The food was amazing.  Boy Blue wasn’t interested in the Kim Chee or the chicken, but he had a great time with the chopsticks and straws.  When we went across the plaza for some mochi he perked up, and would have eaten my entire mango mochi ball if I had let him.  Skip the nutrition and go straight for dessert?  Yes, this boy is definitely my progeny.

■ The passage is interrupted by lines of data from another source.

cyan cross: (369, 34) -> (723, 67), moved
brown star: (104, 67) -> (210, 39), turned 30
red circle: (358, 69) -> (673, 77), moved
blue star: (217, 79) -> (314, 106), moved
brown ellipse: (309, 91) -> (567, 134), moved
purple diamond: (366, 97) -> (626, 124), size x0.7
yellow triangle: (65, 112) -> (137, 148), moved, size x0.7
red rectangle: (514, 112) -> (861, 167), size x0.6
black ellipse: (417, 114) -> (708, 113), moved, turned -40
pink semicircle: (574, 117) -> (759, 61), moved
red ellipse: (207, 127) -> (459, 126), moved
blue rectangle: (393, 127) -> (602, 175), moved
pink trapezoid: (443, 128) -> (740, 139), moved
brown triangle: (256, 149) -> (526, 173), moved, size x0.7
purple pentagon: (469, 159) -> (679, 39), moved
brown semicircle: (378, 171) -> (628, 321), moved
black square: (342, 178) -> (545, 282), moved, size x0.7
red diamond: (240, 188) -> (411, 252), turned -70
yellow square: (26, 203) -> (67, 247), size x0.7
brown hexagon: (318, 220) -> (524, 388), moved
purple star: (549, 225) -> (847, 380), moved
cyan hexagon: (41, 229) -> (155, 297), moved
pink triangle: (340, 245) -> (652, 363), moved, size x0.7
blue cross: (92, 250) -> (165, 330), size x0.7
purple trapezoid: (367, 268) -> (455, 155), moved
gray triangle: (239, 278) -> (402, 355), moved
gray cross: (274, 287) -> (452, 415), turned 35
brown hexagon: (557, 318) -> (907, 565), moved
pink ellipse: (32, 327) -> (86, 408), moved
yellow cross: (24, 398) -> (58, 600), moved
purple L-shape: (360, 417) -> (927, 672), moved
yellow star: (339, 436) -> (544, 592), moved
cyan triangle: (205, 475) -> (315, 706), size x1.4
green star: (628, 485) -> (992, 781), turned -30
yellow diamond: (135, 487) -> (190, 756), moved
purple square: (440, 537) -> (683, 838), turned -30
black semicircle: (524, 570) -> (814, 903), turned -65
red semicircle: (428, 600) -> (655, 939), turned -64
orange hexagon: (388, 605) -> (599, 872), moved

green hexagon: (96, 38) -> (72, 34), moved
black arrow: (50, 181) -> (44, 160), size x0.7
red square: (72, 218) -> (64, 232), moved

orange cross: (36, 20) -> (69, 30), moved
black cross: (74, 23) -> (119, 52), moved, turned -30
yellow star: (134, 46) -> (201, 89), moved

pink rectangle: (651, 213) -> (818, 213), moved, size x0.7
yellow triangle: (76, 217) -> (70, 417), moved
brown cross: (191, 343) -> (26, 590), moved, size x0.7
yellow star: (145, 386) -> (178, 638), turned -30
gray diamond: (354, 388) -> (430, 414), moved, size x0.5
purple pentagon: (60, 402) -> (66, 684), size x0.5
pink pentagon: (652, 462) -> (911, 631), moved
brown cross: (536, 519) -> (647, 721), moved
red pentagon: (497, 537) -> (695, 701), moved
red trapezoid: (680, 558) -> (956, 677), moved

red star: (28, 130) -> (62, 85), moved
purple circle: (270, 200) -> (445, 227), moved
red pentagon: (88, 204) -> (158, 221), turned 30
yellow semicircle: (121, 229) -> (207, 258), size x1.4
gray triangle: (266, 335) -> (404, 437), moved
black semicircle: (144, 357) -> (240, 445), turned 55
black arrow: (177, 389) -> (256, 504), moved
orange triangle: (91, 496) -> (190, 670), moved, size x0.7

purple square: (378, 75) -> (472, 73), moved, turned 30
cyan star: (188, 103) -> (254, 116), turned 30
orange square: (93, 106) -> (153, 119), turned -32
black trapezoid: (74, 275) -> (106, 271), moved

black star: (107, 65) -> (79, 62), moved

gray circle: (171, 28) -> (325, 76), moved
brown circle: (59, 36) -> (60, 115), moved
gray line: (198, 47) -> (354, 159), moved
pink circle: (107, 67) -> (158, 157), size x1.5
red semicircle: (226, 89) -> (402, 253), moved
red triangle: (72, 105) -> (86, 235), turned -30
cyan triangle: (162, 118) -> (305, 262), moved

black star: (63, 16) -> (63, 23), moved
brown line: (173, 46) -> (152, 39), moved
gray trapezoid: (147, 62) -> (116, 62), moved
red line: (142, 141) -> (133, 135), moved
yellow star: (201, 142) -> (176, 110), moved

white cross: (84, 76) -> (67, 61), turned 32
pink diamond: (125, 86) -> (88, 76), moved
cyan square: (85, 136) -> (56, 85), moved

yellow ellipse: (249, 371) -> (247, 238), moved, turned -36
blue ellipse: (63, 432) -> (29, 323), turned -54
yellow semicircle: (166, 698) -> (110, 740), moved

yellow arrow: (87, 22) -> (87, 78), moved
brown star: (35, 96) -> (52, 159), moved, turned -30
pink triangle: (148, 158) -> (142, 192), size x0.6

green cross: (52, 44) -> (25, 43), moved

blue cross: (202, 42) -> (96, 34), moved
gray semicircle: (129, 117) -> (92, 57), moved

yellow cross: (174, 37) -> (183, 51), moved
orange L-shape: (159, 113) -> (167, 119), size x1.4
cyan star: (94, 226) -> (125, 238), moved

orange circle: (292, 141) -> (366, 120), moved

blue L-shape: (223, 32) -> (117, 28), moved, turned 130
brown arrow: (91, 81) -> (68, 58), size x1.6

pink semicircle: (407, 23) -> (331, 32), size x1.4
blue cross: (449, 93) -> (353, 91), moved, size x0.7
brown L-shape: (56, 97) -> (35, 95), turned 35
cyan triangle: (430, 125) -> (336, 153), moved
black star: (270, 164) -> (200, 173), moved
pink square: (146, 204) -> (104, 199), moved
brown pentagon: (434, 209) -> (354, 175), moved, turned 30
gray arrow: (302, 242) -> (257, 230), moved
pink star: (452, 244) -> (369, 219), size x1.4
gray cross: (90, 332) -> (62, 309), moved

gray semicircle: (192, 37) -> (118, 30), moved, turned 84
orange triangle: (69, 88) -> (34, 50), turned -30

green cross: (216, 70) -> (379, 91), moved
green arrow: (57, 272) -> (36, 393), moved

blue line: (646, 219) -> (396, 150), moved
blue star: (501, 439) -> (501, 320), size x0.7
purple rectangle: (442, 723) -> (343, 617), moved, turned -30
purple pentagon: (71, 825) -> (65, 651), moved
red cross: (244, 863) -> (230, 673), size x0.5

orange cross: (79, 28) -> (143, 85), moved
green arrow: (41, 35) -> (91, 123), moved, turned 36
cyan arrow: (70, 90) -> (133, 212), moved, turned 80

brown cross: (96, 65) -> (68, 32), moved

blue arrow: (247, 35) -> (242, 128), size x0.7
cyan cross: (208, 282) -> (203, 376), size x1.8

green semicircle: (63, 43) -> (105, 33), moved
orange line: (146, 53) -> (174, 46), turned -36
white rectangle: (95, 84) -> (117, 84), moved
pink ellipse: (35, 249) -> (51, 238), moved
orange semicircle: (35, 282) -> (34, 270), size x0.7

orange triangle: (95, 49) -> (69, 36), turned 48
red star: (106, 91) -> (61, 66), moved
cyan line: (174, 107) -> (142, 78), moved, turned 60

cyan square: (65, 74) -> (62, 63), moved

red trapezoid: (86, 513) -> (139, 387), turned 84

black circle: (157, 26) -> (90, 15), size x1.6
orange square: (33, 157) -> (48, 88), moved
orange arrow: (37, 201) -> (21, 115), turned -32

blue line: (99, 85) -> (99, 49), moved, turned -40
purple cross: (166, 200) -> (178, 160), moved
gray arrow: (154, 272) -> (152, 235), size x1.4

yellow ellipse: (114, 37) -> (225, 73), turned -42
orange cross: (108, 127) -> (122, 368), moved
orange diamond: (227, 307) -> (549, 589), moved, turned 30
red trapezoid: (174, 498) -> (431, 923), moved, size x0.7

After spending such a pristine day in Malibu, coming home to chew my air was so disappointing.  But even the very poor air quality was not enough to ruin my day.  I’m going back, hopefully this summer to catch a Shakespearean play in the open theatre.


He Sucks His Green Thumb

March 9, 2008

On Friday night we went out to Home Depot to buy a potted plant for a friend.  She was taking me and another girl out to the Getty and lunch in celebration of her birthday.  I had offered to drive, but I also wanted to give her a gift.  With my limited budget I calculated that a plant would be the least likely to look cheap.  And anyone who wanted to go to the Getty Villa would probably appreciate plants in addition to archetecture and antiquities.

I had in mind some tulips, with our gorgeous spring weather on my face, but when I saw the arranged succulent collections I knew that was the right choice; Mary-Ann works all the time, she needs a plant she can ignore.  When we got home Little Red was completely in love with the plant.  I reminded him that it was not for us, but for Mary-Ann and he had a complete melt-down.

He neared epic tantrum proportions over a cactus, even after we promised him that tomorrow he could go buy his own.  I’m not sure how we got him to bed that night, but the next morning when he saw it in the bag with a bow he started up again.  “You can go to Home Depot on your Daddy Adventure and choose your own,”  I offered.

“I want this one.”

“They have bigger ones.”

“I want this one.”

“And they have ones with different plants and different rocks.”

“I want this one.”

Finally I got smart.  “And they have ones that look just like this.” 

With a gulp he executed his patended stop-cry. 

When I returned from my adventure and caught up on what they had done on their adventure I saw that he had, indeed, bought the same thing.  Only his had a bigger rock.  Sounds like a win-win to me.


Mute

March 5, 2008

I’m not in a funk, but I’m not in a groove.  I’m not out of sync, but I’m not really in sync, either.  I’m just … floating I guess.  I have all sorts of thoughts trapeezing through my mind, somtimes I catch them before they fly away, but when I convert them to words it’s all disjointed.

I tried to open up to a friend this week, explaining something about which I struggle, and I ended up offending her.  I tried to blog some really deep feelings this weekend, but it was a rhetorical post and I forgot to make it private before I posted, so then I had to pull it after my friends had commented — it’s not you, it’s me, I was documenting my thoughts for my journal; I didn’t mean to share them publicly. 

In some ways I’m really pleased with myself, I’ve had more consecutive days in a row of leaving for work with the kitchen clean than I can remember (this morning I even cleaned out and wiped down the fridge!)  It’s like something clicked and suddenly the housework is easier. 

But I’m really in a fog in a lot of other aspects of my life.  I’m trying to find where I fit in.  I’m trying to find a nitche for my brain.  I’m trying to anticipate the next step in our family’s future.  I’m trying to keep up with the ever-evolving emotional and educational needs of my boys.  I’m trying to understand that my baby is learning to walk.  I can read an entire book aloud to the boys without even realizing what I’ve read, because my mind is off elsewhere.

Can I have it both ways?  Can I keep what’s going right and still turn around what isn’t?  hmmmm.  Turning off the computer again might help.  It often does.